(Stored entries)
----------------

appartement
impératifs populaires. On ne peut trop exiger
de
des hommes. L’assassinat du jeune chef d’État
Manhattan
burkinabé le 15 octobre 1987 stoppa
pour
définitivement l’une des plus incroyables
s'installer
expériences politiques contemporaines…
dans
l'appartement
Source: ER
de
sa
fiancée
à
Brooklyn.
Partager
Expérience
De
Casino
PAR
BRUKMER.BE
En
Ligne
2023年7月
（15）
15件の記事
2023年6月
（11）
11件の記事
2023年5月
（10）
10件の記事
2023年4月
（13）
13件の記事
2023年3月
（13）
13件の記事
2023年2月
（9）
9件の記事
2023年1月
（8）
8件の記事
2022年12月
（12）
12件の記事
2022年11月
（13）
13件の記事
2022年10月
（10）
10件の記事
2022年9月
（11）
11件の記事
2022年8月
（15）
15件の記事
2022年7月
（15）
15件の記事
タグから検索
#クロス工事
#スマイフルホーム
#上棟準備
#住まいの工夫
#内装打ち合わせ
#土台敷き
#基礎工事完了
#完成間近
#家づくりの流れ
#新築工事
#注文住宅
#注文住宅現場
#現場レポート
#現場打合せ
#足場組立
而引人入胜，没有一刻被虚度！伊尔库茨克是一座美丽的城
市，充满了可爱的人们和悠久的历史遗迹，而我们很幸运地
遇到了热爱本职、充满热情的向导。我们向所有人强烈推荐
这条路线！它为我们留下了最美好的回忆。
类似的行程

----------------

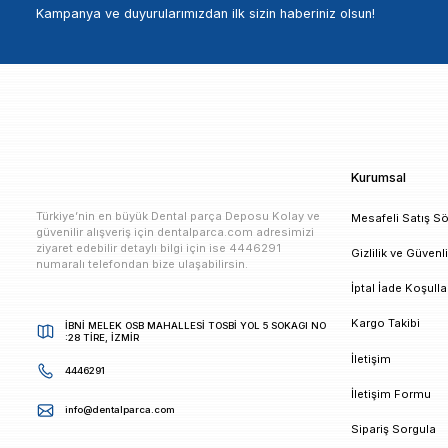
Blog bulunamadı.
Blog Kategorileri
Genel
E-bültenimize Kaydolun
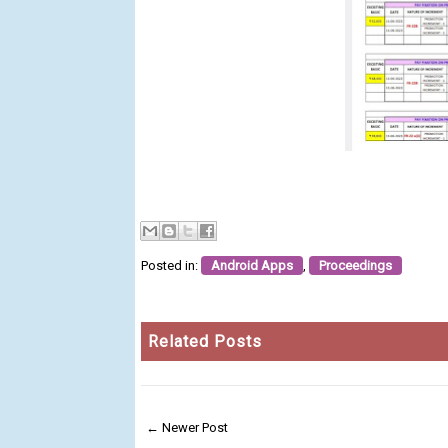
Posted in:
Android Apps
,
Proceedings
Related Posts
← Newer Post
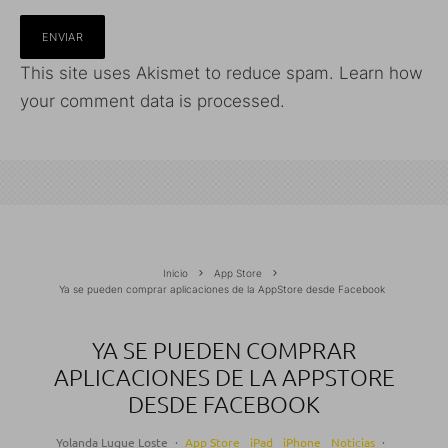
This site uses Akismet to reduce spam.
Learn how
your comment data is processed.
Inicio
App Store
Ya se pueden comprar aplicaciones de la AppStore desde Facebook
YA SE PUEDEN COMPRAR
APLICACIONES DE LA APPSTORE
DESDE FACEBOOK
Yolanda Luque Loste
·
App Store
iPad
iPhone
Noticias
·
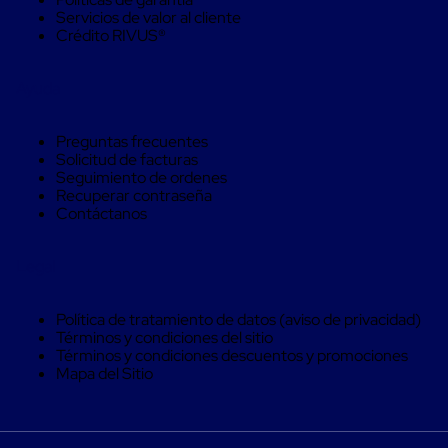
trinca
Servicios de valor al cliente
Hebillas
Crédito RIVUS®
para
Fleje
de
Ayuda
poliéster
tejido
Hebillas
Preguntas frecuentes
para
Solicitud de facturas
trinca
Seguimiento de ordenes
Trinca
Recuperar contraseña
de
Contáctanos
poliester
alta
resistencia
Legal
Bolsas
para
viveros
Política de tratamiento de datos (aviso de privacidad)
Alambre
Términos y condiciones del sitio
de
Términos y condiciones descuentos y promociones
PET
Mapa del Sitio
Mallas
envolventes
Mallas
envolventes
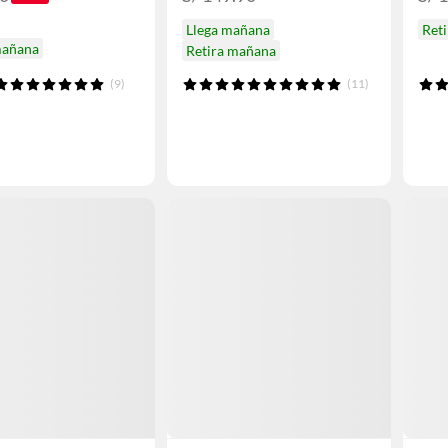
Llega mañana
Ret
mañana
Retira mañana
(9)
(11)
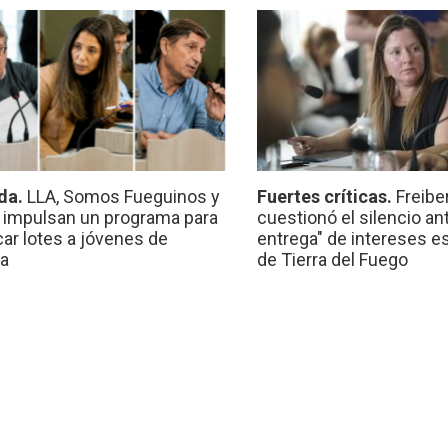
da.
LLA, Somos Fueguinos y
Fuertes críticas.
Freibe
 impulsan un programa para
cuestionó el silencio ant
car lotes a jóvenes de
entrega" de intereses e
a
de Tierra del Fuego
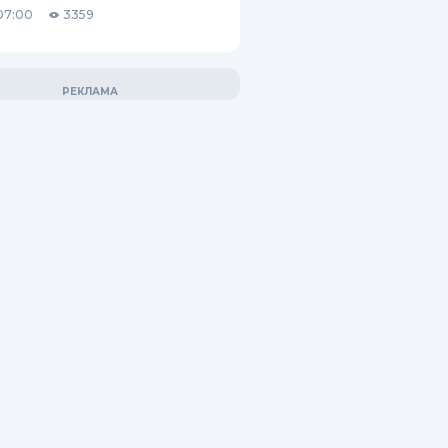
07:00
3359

----------------

> INSTRUCTION
A single figure, please: the number of lines in the data that hold the string "condiciones".

> SOLUTION BELOW
2